CPE 103 Hashing Lab 2

Make careful notes of your complete experiment in your lab notebook.
Warning: These instruction do not tell you everything you need to know to solve this problem. Some details are intentionally omitted; you have to figure these out on your own. Ask the instructor if you get stuck, not other student teams.

Goal: We want to compare the performance of a hashtable when the input is evenly distributed versus when it is random. Make a prediction based on your theoretical understanding of hashing, and explain your prediction in your notebook.

For an example of evenly distributed input, here is a common unix word dictionary, in alphabetical order:
http://www.robblackwell.org.uk/wp-content/words
Use the "wc" command to find out how many words it contains.

For an example of randomly distributed, you can use the text file containing "Huckleberry Finn". Then edit the file so it has exactly the same number of words as the dictionary file.

Modify the author's Quadratic Probing hashtable class from the previous lab so that it will count the number of probes that are performed to insert a word in the hashtable. A word inserted with no collisions count as one probe. Each spot that collides counts as one probe. Manually compute the number of probes that should result from the data in exercise 1 of the previous lab. Run the tests to verify your probe counter is working properly.

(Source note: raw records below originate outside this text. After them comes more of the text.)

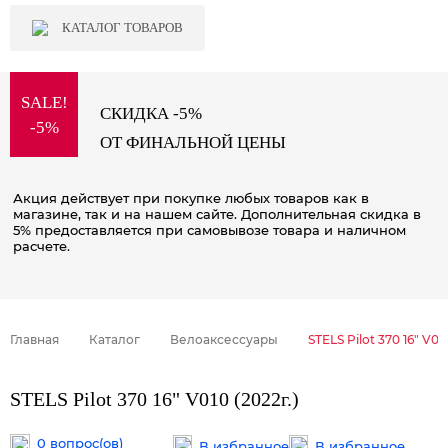
КАТАЛОГ ТОВАРОВ
SALE!
СКИДКА -5%
-5%
ОТ ФИНАЛЬНОЙ ЦЕНЫ
Акция действует при покупке любых товаров как в
магазине, так и на нашем сайте. Дополнительная скидка в
5% предоставляется при самовывозе товара и наличном
расчете.
Главная
Каталог
Велоаксессуары
STELS Pilot 370 16" V010
STELS Pilot 370 16" V010 (2022г.)
0 вопрос(ов)
В избранное
В избранное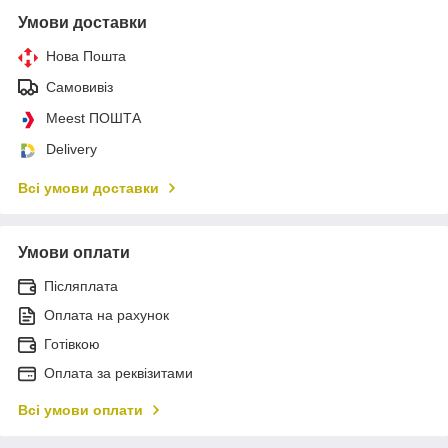
Умови доставки
Нова Пошта
Самовивіз
Meest ПОШТА
Delivery
Всі умови доставки
Умови оплати
Післяплата
Оплата на рахунок
Готівкою
Оплата за реквізитами
Всі умови оплати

Set the capacity to be twice as large as the number of words in the dictionary file.   (Why does this matter?)

Write a driver to run the experiment, hashing both files and recording the total number of probes. The driver should NOT filter duplicates from the input file. You might also print the number of words processed, as a confirmation.

Calculate the average number of probes by dividing the total by the number of words.
Do the results match your prediction? Is the average the same for both input types, evenly distributed and random.  If not, which is longer? Explain why.

Show your notebook with your data and conclusions to the instructor.